В этом случае человек не убегает
от реальности, а выбирает жить
в государстве с диктатурой и понимает,
где находится, и осознает связанные с этим
чувства и риски. Он просто живет
во времена, которые не выбирают,
но выбирает, как жить, отмечает Ольга Мовчан.
Врач-психиатр
Виктор Лебедев в беседе с Kit подытоживает:
«Политика не покрывает все, что происходит вокруг
и внутри человека. И как бы ни было
соблазнительно все объяснить наличием диктатуры или
демократии, это не так. Если смотреть на людей
через только такую призму, вы станете заложниками
идеологии и потеряете свободу мышления. Свобода
существует прежде всего внутри нас. И никто
не может у нас ее отнять, пока
мы сами ее никому не отдали».
Все
это действительно так, однако апатия и депрессия
часто все равно не проходят — так было
и у меня. Многие психотерапевты говорят, что
в этом случае помогают действия, пусть даже
небольшие. Однако они в полной мере невозможны,
если вас сковывают репрессивные законы. Тем
не менее даже в этом случае психотерапия может
помочь.
«Бороться
с беспомощностью можно только при помощи
поступков», — подчеркивает в беседе с Kit
психиатр и научный журналист Виктор Лебедев. Само
осознание этого факта рождает надежду, даже если
действия ограничиваются маленькими шагами: поддержкой
друг друга в закрытых чатах, арт‑терапевтическими
практиками, ведением личного дневника или простым
признанием «Да, я боюсь, и это
нормально».
><{{{.______)
В 2022
году лидером продаж в России стала книга
австрийского психолога Виктора Франкла «Сказать жизни
„Да!“». В ней Франкл, прошедший через
ад немецкого концлагеря, рассказывает, как
не терять надежду даже в самые темные
времена.
Мне
повезло: в прошлом году я взял интервью
у Александра Весели, внука Виктора Франкла.

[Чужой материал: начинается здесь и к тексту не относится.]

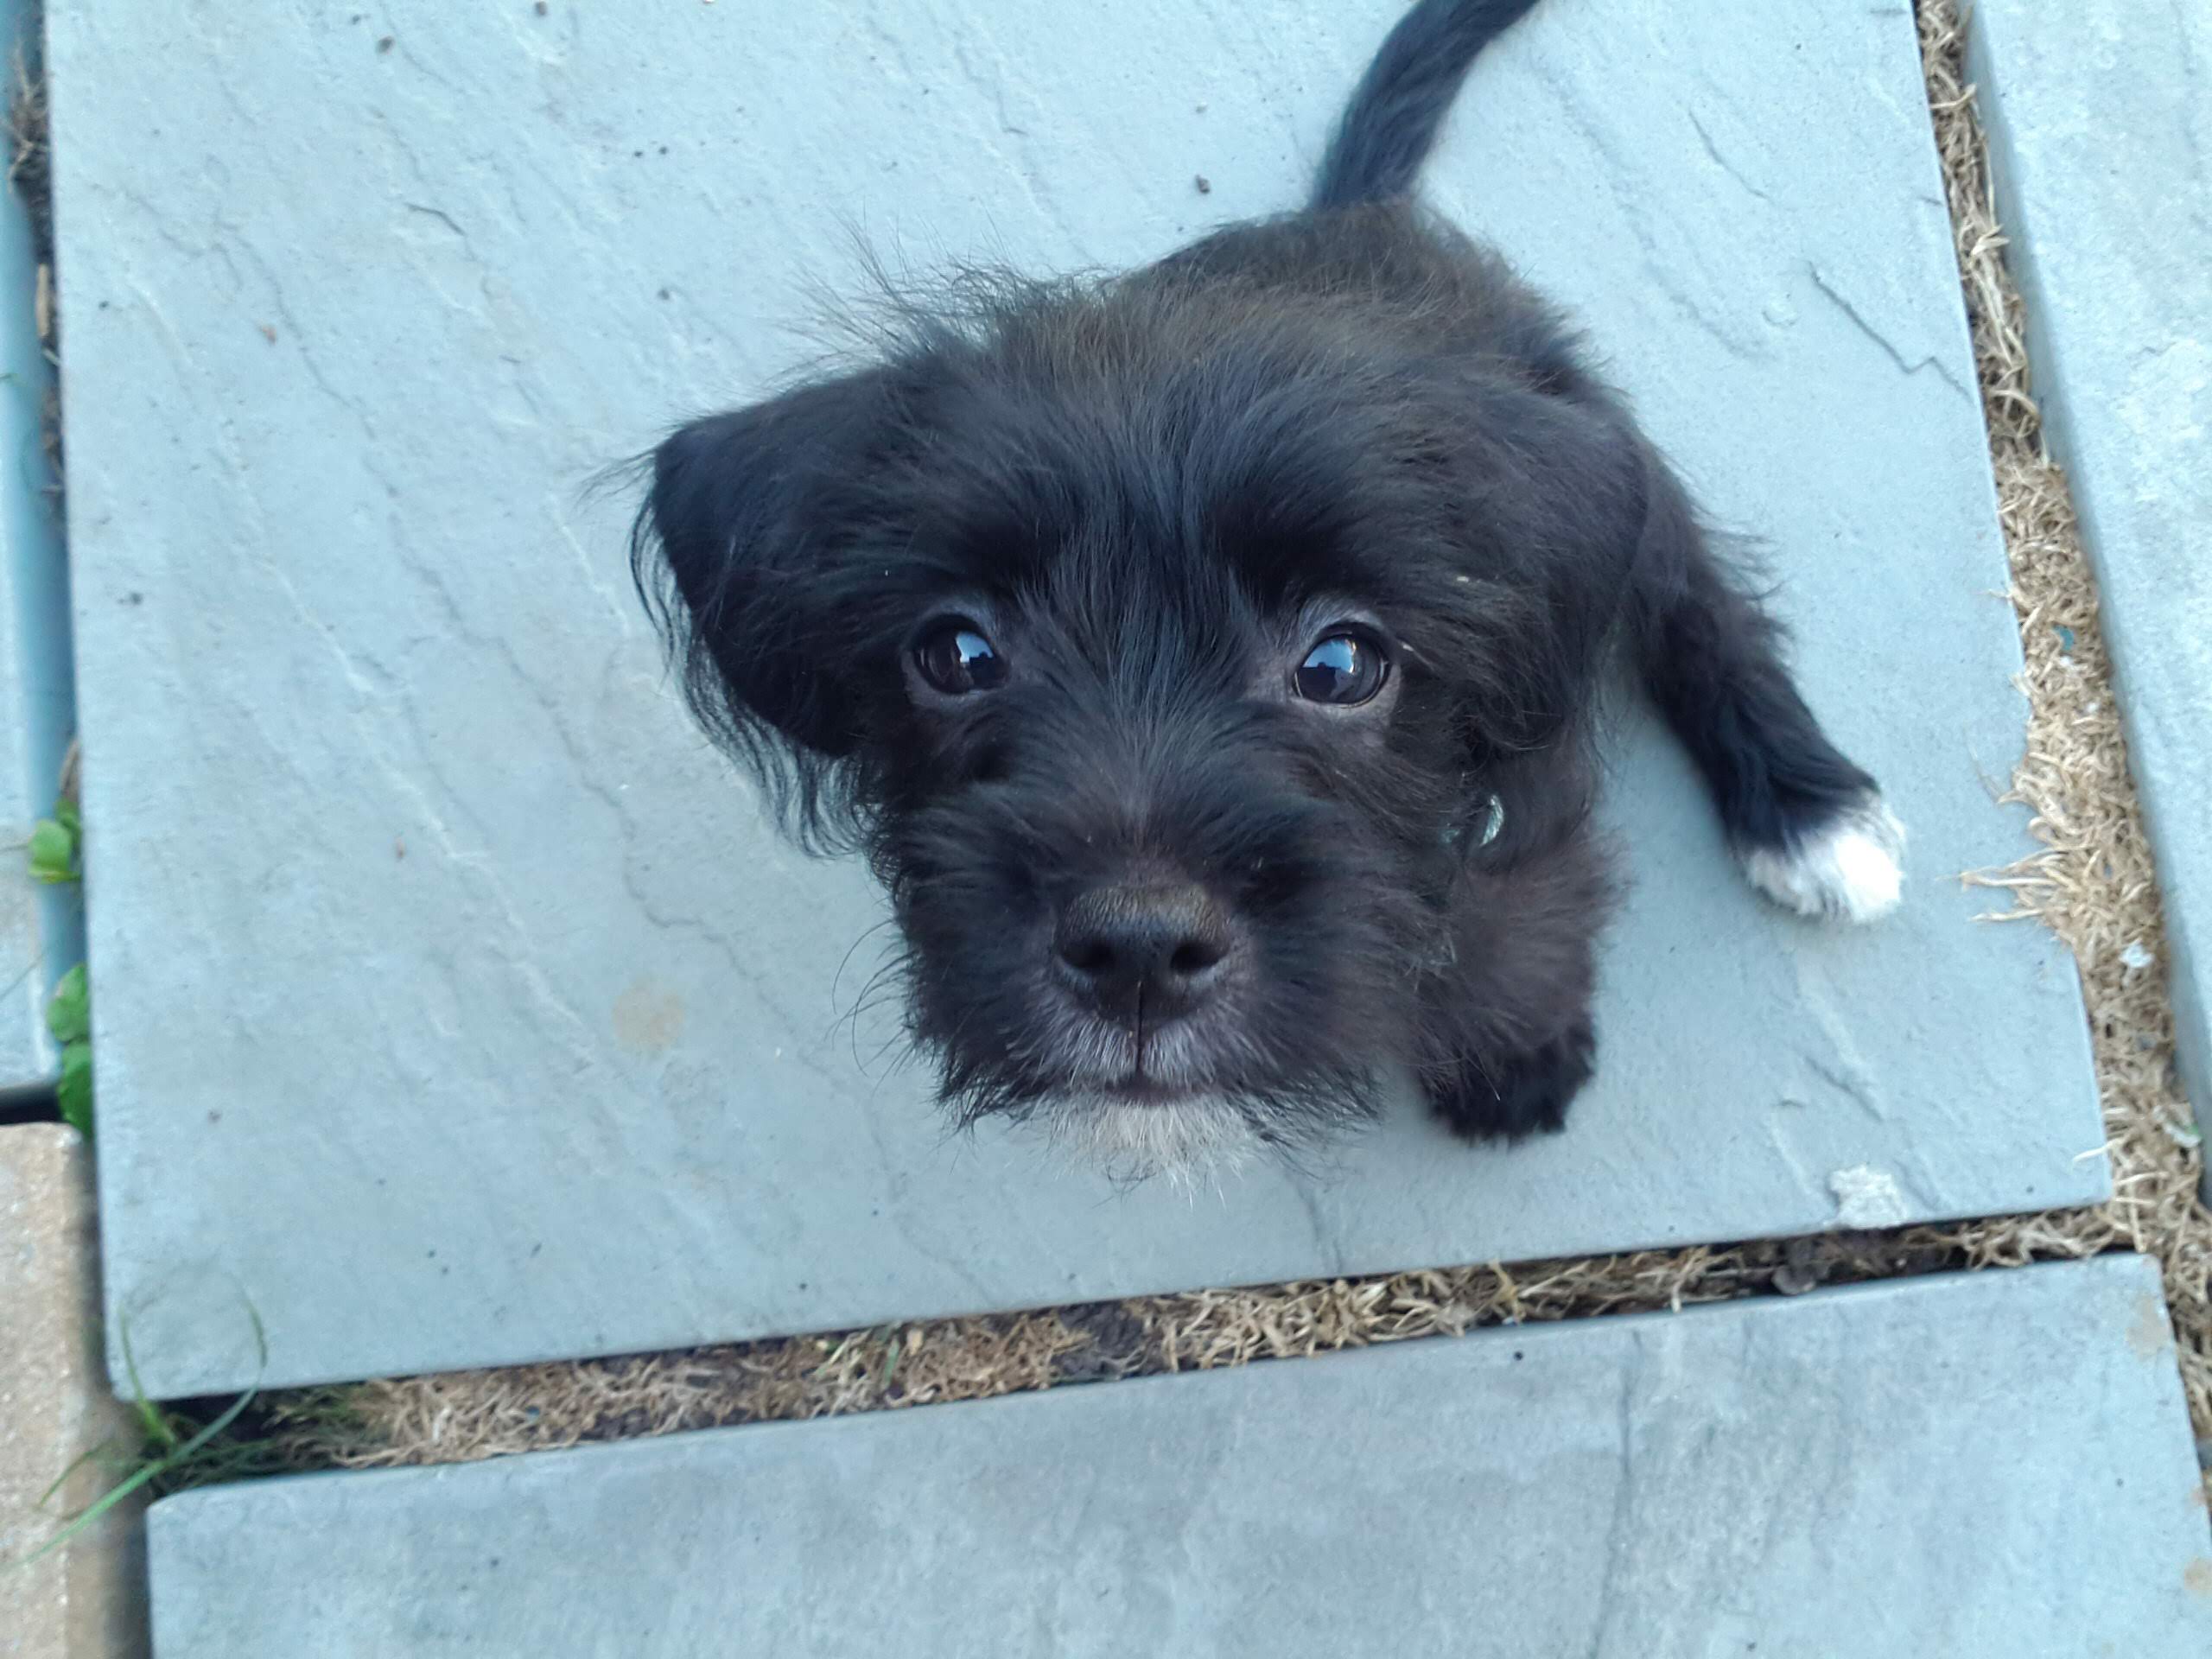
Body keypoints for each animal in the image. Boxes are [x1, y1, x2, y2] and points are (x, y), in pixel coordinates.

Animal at [628, 0, 1905, 1177]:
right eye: (955, 654)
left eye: (1340, 664)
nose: (1138, 953)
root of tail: (1357, 220)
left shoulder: (1519, 818)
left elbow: (1514, 928)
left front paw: (1514, 1055)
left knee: (1701, 601)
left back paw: (1808, 811)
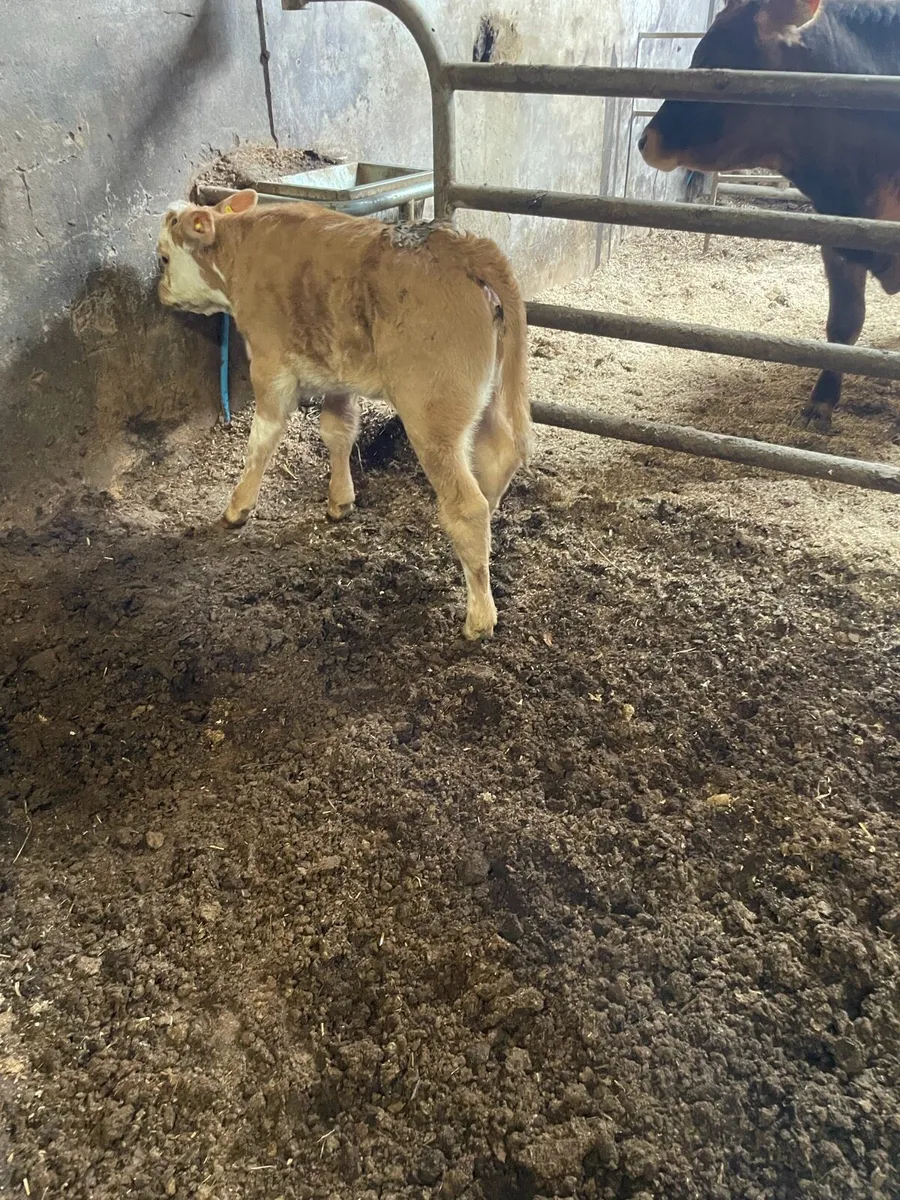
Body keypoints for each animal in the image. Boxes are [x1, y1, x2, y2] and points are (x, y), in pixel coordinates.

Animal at [156, 191, 531, 640]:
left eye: (163, 258)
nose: (158, 291)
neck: (243, 246)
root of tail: (458, 245)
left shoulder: (270, 365)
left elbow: (261, 440)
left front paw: (237, 509)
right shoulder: (334, 373)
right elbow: (337, 430)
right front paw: (340, 500)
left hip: (431, 418)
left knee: (467, 504)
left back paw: (479, 616)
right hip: (487, 399)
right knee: (496, 460)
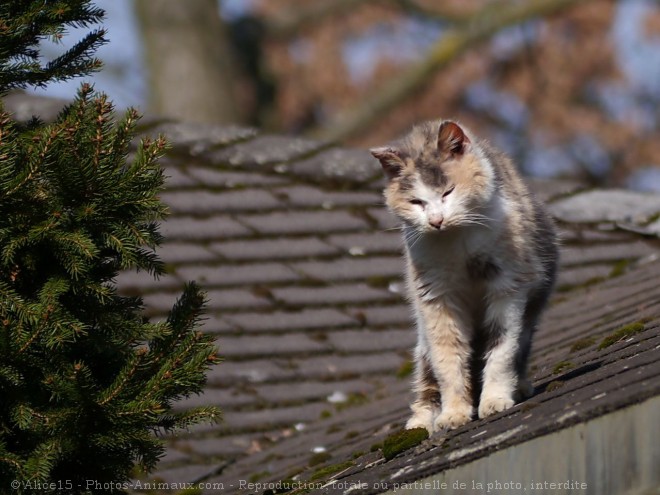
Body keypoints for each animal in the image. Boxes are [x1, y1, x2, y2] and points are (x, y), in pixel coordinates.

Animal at [372, 120, 556, 434]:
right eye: (416, 202)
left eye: (448, 192)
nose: (436, 221)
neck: (458, 241)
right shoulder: (435, 297)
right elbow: (448, 360)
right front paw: (454, 414)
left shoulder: (508, 285)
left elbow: (502, 348)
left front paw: (494, 400)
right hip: (423, 341)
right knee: (427, 376)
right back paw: (421, 422)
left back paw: (518, 387)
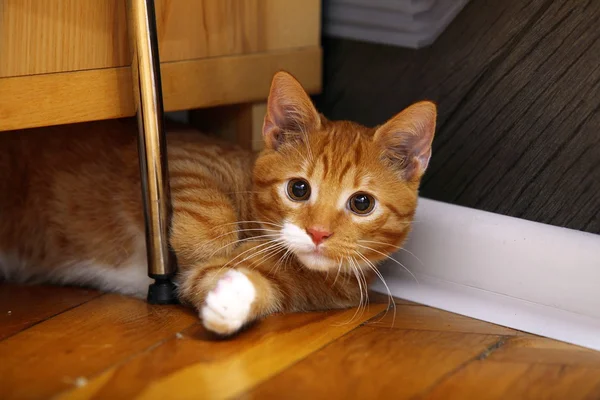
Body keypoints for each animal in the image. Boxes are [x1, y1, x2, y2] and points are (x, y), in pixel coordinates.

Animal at [0, 71, 434, 334]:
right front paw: (208, 248)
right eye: (298, 189)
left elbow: (219, 281)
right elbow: (211, 219)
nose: (318, 233)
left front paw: (231, 296)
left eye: (361, 203)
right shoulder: (179, 153)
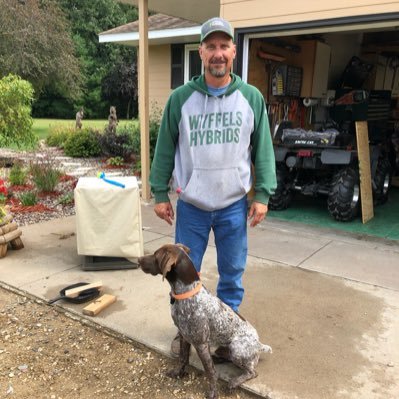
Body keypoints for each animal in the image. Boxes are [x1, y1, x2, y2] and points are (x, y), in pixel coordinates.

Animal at [138, 244, 272, 399]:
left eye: (155, 255)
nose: (138, 259)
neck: (186, 293)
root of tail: (259, 344)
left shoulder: (201, 344)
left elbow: (210, 371)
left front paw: (213, 391)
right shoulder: (184, 336)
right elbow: (183, 358)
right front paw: (178, 373)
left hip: (237, 349)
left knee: (252, 372)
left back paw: (234, 382)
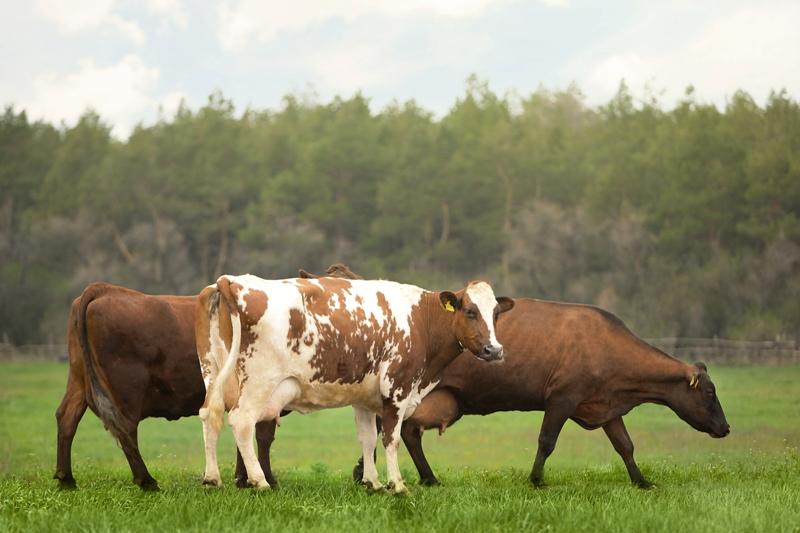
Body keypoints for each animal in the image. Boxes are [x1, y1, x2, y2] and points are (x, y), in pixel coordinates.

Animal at [55, 282, 276, 490]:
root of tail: (104, 289)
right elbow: (263, 435)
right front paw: (266, 479)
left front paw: (243, 478)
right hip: (127, 389)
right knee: (125, 428)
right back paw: (146, 480)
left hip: (78, 380)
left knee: (67, 418)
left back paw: (66, 479)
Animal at [194, 276, 512, 492]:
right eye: (470, 311)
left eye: (496, 313)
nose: (495, 350)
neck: (420, 320)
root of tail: (231, 281)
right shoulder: (397, 389)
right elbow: (391, 438)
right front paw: (397, 485)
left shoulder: (364, 398)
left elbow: (368, 438)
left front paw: (372, 483)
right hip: (259, 382)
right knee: (242, 422)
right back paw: (260, 481)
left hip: (215, 373)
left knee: (210, 416)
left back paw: (212, 478)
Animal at [296, 264, 728, 486]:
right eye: (709, 393)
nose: (725, 428)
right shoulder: (562, 397)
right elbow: (547, 441)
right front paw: (536, 480)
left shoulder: (603, 404)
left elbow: (625, 446)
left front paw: (641, 481)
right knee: (401, 431)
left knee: (403, 433)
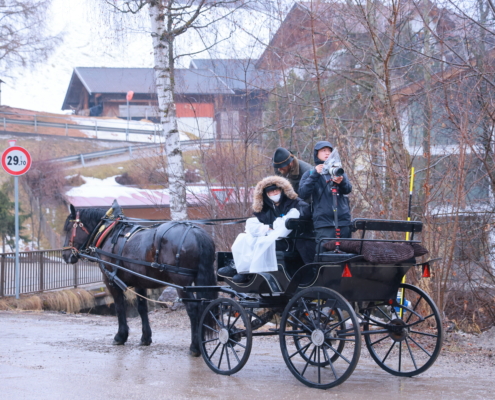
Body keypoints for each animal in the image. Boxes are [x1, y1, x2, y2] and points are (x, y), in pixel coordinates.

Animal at [62, 203, 217, 356]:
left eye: (68, 229)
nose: (65, 255)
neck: (108, 233)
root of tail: (196, 233)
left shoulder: (111, 281)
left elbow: (120, 307)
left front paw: (120, 336)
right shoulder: (140, 282)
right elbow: (142, 308)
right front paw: (145, 338)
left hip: (182, 284)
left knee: (193, 309)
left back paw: (195, 347)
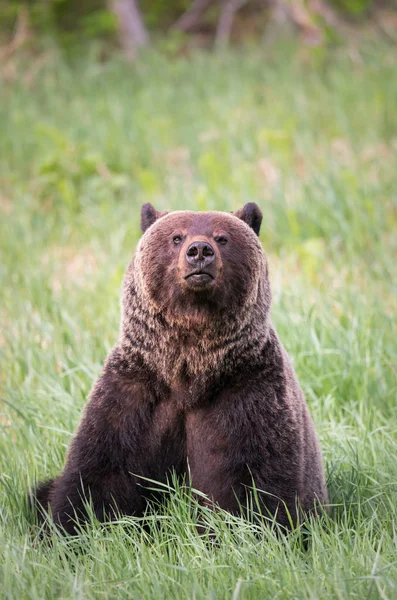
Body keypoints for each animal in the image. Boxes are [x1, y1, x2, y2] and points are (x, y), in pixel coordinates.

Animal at [32, 204, 326, 532]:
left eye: (222, 238)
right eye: (176, 237)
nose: (199, 251)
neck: (189, 371)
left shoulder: (248, 391)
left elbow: (257, 480)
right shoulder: (135, 392)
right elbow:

В завершение текста хочу привести его цитату
— мне кажется, она может помочь многим людям,
которые, как и я, находятся в России,
не согласны с политикой Путина и ничего
не могут с этим сделать:
«По Франклу,
даже жесточайшие обстоятельства не должны лишать
нас смысла существования. Благодаря свободе воли
у нас всегда есть выбор, как именно отвечать
на такие вызовы.
Мой
дедушка много раз видел, как люди в самых
тяжелейших условиях вели себя героически. Яркий
пример — [священник-францисканец] Максимилиан
Кольбе, канонизированный мученик Освенцима. Эсэсовцы
постановили расстрелять десять человек, и один
из отобранных ими взмолился, говоря, что
он отец нескольких детей. Кольбе вышел
из строя и предложил свою жизнь взамен.
Эсэсовцы согласились. Это было осмысленное
самопожертвование — в ситуации,
казалось бы, полного отсутствия контроля. Это
и есть утешение, послание надежды. Смысл можно
найти всегда. Даже если вы все потеряли
в одночасье. Даже если вы лежите
на смертном одре».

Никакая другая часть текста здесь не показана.